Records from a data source
-*-*-
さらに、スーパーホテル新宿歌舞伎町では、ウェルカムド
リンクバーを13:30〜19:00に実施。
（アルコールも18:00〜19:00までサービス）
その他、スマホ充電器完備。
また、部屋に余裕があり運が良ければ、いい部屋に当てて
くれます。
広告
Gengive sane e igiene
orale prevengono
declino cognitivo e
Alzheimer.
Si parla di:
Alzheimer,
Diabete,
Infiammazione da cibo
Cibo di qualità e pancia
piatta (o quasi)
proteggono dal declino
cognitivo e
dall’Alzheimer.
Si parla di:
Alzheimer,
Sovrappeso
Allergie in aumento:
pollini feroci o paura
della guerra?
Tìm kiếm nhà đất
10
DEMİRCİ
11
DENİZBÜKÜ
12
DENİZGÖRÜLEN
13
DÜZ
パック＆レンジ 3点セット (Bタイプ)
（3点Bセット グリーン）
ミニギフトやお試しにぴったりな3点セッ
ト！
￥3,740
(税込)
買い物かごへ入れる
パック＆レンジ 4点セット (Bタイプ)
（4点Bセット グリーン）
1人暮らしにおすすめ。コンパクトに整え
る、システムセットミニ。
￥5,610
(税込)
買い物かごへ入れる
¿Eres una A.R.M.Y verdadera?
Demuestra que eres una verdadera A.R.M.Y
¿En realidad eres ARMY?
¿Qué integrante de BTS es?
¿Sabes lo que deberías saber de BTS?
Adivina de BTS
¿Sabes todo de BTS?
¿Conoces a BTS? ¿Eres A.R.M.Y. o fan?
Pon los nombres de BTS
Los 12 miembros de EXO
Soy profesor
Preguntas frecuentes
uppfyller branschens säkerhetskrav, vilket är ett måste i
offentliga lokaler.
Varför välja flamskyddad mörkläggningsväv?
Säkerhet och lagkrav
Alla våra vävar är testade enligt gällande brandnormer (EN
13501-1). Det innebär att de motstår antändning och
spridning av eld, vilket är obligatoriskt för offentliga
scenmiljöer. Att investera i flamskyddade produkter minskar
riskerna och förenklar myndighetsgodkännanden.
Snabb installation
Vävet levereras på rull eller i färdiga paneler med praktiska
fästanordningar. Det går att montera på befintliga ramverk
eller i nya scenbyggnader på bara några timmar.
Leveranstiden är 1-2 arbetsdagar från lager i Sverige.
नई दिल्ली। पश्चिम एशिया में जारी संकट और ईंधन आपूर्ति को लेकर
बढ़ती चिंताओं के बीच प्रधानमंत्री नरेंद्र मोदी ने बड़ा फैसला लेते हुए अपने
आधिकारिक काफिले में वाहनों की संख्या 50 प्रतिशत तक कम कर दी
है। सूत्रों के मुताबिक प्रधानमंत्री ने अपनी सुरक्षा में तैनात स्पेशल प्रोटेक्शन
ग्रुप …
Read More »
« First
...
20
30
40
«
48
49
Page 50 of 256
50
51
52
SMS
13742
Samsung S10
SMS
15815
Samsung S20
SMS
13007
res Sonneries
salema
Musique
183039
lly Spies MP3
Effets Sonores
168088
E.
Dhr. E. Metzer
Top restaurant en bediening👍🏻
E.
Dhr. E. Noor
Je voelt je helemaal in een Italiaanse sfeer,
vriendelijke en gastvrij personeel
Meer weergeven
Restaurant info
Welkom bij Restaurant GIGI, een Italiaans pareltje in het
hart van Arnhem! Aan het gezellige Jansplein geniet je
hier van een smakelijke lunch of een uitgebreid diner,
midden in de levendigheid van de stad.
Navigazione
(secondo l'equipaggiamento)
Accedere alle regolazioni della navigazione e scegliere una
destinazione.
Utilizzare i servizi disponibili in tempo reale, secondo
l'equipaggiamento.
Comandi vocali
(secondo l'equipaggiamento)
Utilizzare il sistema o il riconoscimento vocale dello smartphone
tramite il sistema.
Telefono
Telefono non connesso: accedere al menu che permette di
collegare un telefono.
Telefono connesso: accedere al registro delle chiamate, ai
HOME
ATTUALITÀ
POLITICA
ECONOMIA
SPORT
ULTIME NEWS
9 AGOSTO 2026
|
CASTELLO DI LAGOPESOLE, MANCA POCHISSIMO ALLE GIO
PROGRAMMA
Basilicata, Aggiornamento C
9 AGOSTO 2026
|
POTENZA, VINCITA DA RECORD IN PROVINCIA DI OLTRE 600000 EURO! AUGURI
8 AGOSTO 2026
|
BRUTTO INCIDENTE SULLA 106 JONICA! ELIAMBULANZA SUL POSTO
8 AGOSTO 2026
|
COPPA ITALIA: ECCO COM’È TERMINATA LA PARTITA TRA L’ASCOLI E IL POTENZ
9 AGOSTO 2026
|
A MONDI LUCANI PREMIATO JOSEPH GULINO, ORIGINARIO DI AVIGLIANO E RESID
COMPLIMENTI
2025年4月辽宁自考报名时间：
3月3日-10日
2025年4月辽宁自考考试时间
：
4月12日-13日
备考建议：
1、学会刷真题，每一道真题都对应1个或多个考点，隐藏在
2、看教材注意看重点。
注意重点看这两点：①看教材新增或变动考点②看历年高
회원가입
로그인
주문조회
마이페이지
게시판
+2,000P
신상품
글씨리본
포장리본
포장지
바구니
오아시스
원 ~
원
-*-*-
- Work instruction:
Find the word "connesso" in the entries above. Copy every line that has it.

- Task response:
Telefono non connesso: accedere al menu che permette di
Telefono connesso: accedere al registro delle chiamate, ai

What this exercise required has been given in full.